We’ve tried many times to improve the outcomes for patients with extensive-stage small-cell lung cancer. Multiple different strategies have been employed. They’ve looked at adding a third drug, a chemotherapy drug, to the 2 drugs that already exist with platinum-etoposide-irinotecan. They’ve looked at novel vaccine therapies. They’ve looked at maintenance therapy. All these trials, unfortunately, have failed. Some of these have had uptake in other malignancies, but we’ve learned that this is a recalcitrant and very difficult tumor to treat.

This is why it’s so exciting to see, for the first time, an advancement in the outcomes for patients with small-cell lung cancer with the advent of immunotherapy. We’ve waited a long time. The year 1985 is really when platinum-etoposide was the standard of care for first-line treatment of extensive-stage small-cell lung cancer, and we’ve waited quite a long time to make an advancement with the advent of immunotherapy.

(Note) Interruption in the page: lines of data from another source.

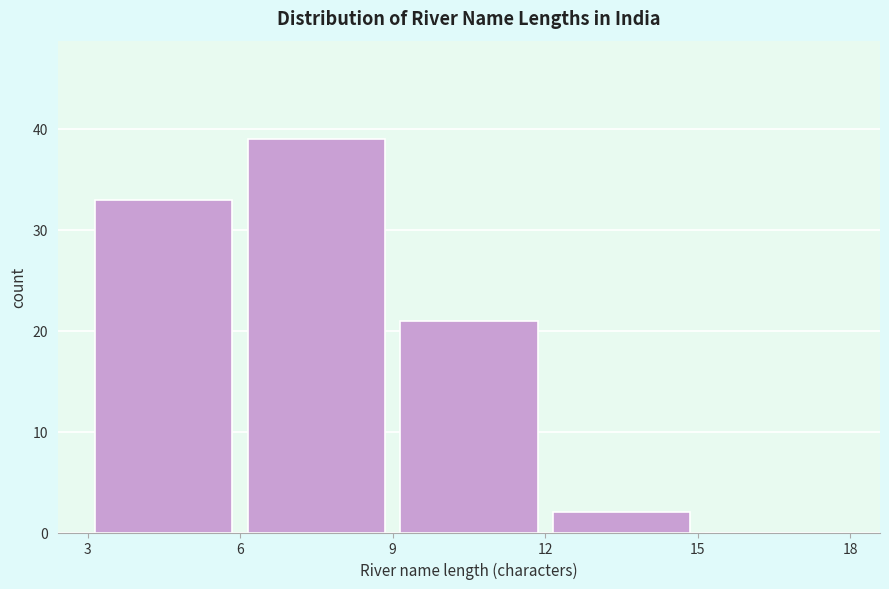

Reading left to right, transcribe this chart: for each bar, give the range it covers on the x-axis and its height. The values are not printed on the chart, so give them approximately, as read against the axis.

3 to 6: 33
6 to 9: 39
9 to 12: 21
12 to 15: 2
15 to 18: 0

The strategies of adding new drugs, high-dose chemotherapy, maintenance strategies, or particular targeted therapy agents, have all failed. For the first time, immunotherapy has really moved the needle. It’s a small movement in the needle, but a movement nonetheless that we should be excited about.

For patients with extensive-stage small-cell lung cancer, we need to remember that of course we’re trying to treat them with these novel immunotherapies, with chemotherapies. But we also need to institute supportive care for these patients. This really just mirrors the supportive care we offer all our patients with lung cancer. We want to make sure their pain is controlled optimally. We want to assess their appetite and make sure their appetite is addressed. Obviously, cough and shortness of breath are quite common in small-cell lung cancer, so it is important to come up with regimens that we can institute to help with that. And then we remember that small-cell lung cancer is a smoking disease, and we try very hard to institute smoking cessation. I think it’s important for patients with extensive-stage small-cell lung cancer to have discussions about goals of care. We always try to have a formal evaluation by our supportive-care team at our institution. We have those conversations in parallel, “We can treat you, but at the same time there are supportive-care needs that we need to address and be mindful of.”